Although we found increased anisotropy after RGTA® treatment, we did not find a statistically significant treatment effect for either urethral or pudendal nerve function or vaginal wall stiffness in the transverse direction. An explanation for the partial effect on biomechanical properties after RGTA® could be explained by inadequate HS dose optimization [13]. The number of HS binding sites in ECM is limited and excess RGTA® can remove growth factors from the ECM, which may cause limited availability of growth factors needed for tissue regeneration [13].
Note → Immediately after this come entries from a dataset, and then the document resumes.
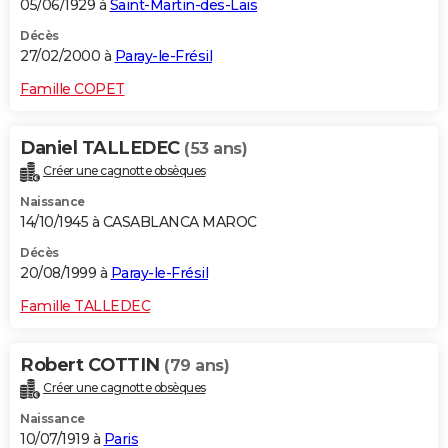
05/06/1929 à
Saint-Martin-des-Lais
Décès
27/02/2000 à
Paray-le-Frésil
Famille COPET
Daniel TALLEDEC
(53 ans)
Créer une cagnotte obsèques
Naissance
14/10/1945 à CASABLANCA MAROC
Décès
20/08/1999 à
Paray-le-Frésil
Famille TALLEDEC
Robert COTTIN
(79 ans)
Créer une cagnotte obsèques
Naissance
10/07/1919 à
Paris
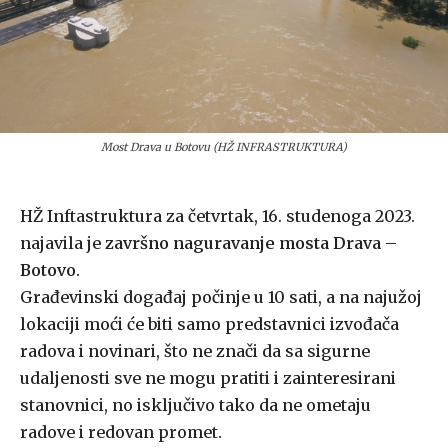
Most Drava u Botovu (HŽ INFRASTRUKTURA)
HŽ Inftastruktura za četvrtak, 16. studenoga 2023.
najavila je
završno naguravanje mosta Drava –
Botovo
.
Građevinski događaj počinje u 10 sati, a na najužoj
lokaciji moći će biti samo predstavnici izvođača
radova i novinari, što ne znači da sa sigurne
udaljenosti sve ne mogu pratiti i zainteresirani
stanovnici, no isključivo tako da ne ometaju
radove i redovan promet.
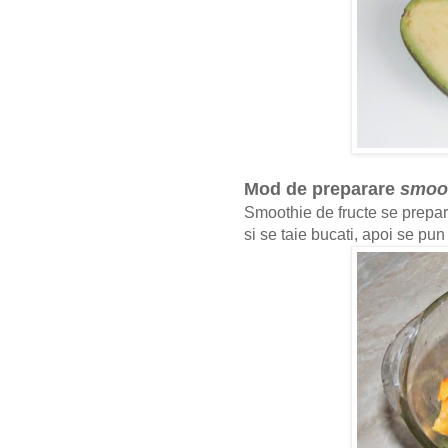
Mod de preparare
smoot
Smoothie de fructe se prepara
si se taie bucati, apoi se pun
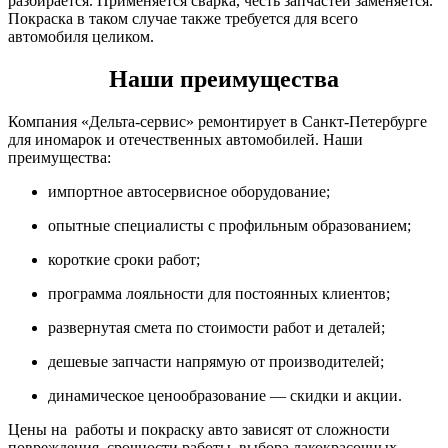
разбирается. Применяется сварка, честь запчастей заменяется.
Покраска в таком случае также требуется для всего
автомобиля целиком.
Наши преимущества
Компания «Дельта-сервис» ремонтирует в Санкт-Петербурге
для иномарок и отечественных автомобилей. Наши
преимущества:
импортное автосервисное оборудование;
опытные специалисты с профильным образованием;
короткие сроки работ;
программа лояльности для постоянных клиентов;
развернутая смета по стоимости работ и деталей;
дешевые запчасти напрямую от производителей;
динамическое ценообразование — скидки и акции.
Цены на работы и покраску авто зависят от сложности
повреждения, срочности работы, выбора лакокрасочных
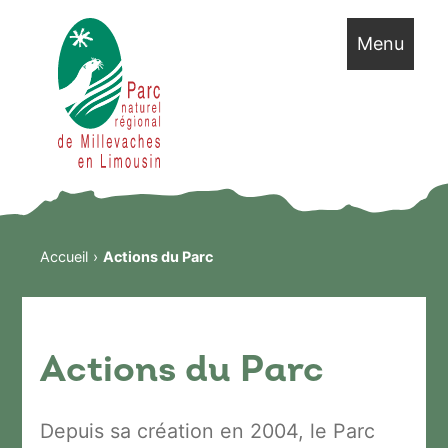
Menu
Accueil
Actions du Parc
Actions du Parc
Depuis sa création en 2004, le Parc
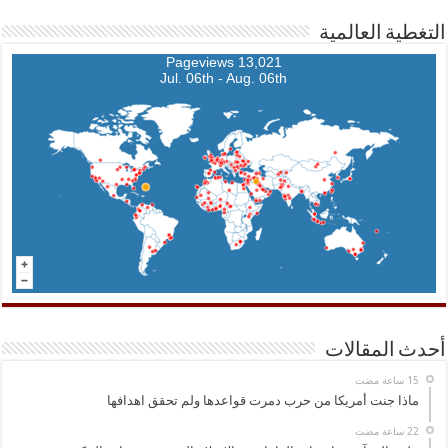
التغطية العالمية
13,021 Pageviews
Jul. 06th - Aug. 06th
أحدث المقالات
ماذا جنت أمريكا من حرب دمرت قواعدها ولم تحقق اهدافها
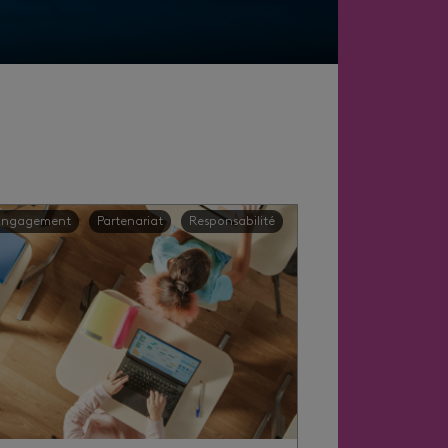
Engagement
Partenariat
Responsabilité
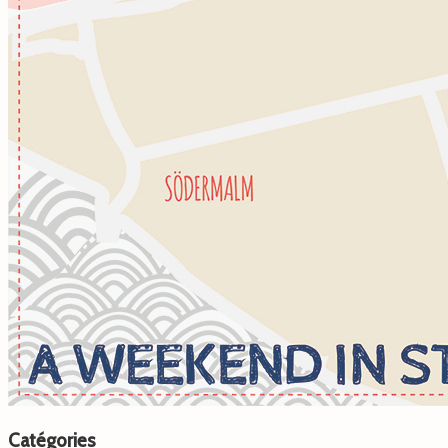
Catégories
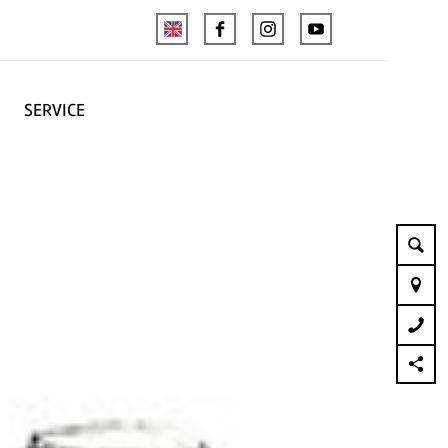
SERVICE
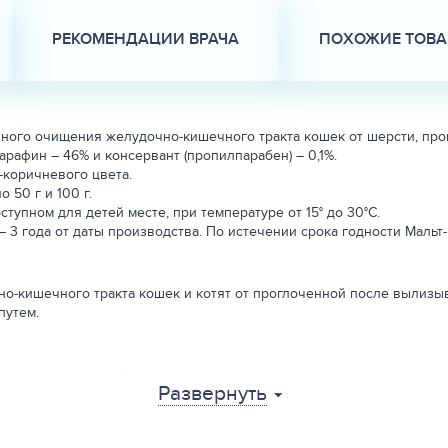
РЕКОМЕНДАЦИИ ВРАЧА
ПОХОЖИЕ ТОВ
твенного очищения желудочно-кишечного тракта кошек от шерсти, п
парафин – 46% и консервант (пропилпарабен) – 0,1%.
-коричневого цвета.
 50 г и 100 г.
тупном для детей месте, при температуре от 15° до 30°С.
 3 года от даты производства. По истечении срока годности Мальт
о-кишечного тракта кошек и котят от проглоченной после вылизыв
путем.
торая приводит к образованию комков шерсти в желудочно-кишечном
Развернуть
шениями работы желудочно-кишечного тракта, со склонностью к зап
 начинают вылизывать себя сами, перорально, выдавливая из тубы п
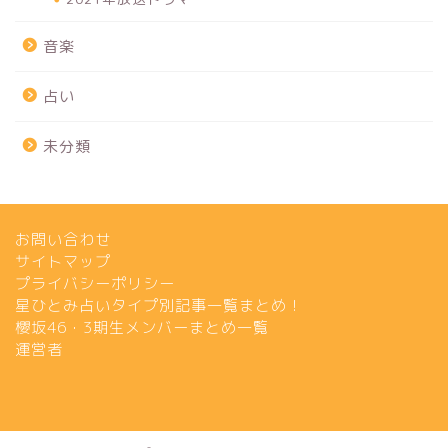
音楽
占い
未分類
お問い合わせ
サイトマップ
プライバシーポリシー
星ひとみ占いタイプ別記事一覧まとめ！
櫻坂46・3期生メンバーまとめ一覧
運営者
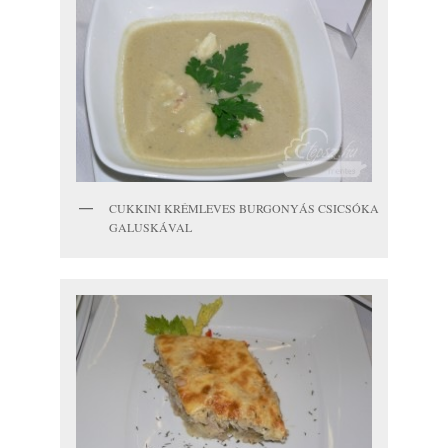
CUKKINI KRÉMLEVES BURGONYÁS CSICSÓKA
GALUSKÁVAL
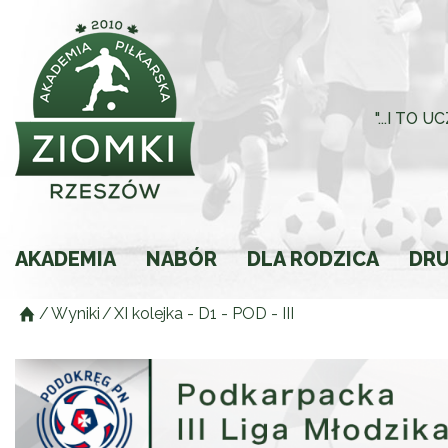
"...I TO
AKADEMIA
NABÓR
DLA RODZICA
DR
/
Wyniki
/
XI kolejka - D1 - POD - III
Historia
Rodzic młodego spor
Składki
Regulamin
Ochrona Małoletnich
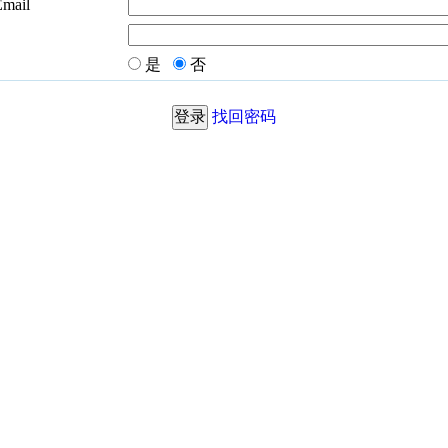
Email
是
否
找回密码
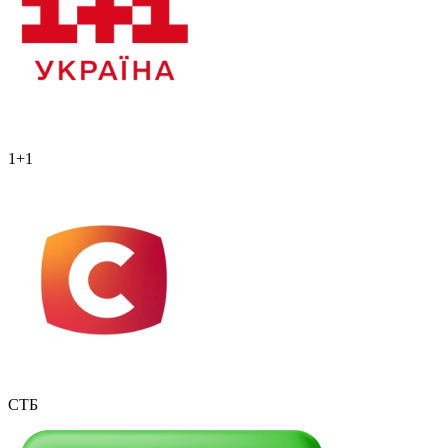
1+1
СТБ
A limitation of this study is the lack of molecular outcomes to help explain the biomechanical results. With the histological analysis of the vaginal wall microstructure, we provided a starting point to explain the changes in biomechanical findings, but the underlying mechanisms (collagen/elastin crosslinking, types of collagen, fiber direction) are more complex and need to be further investigated [17, 20]. Furthermore, we used an animal model for vaginal wall damage and tested the effects of regenerative treatments on vaginal wall function, measured with vaginal biomechanical properties. It is unknown how this correlates with the development of pelvic floor dysfunction in the long term. Another limitation is that we were not able to repeat prior results showing regeneration with MSCs of urethral function in this model, perhaps because we used the purchased rat MSCs in this study, in contrast to prior studies, which used rat bone marrow-derived MSCs harvested in the laboratory [7, 24]. We did not perform additional characterization of the purchased batches of MSCs, as these cells had been used by colleagues in the same laboratory before, showing adequate MSC characterization and promising regenerative capacities [14]. Finally, we did not research whether RGTA® or MSCs reached the vagina or if their mechanisms of action are based on systemic paracrine effects.

In summary, simulated childbirth injury decreases vaginal wall stiffness and our results suggest that treatment with MSCs might facilitate biomechanical and connective tissue recovery of the vaginal wall 3 weeks after simulated birth injury, whereas treatment with RGTA® only resulted in anisotropic changes.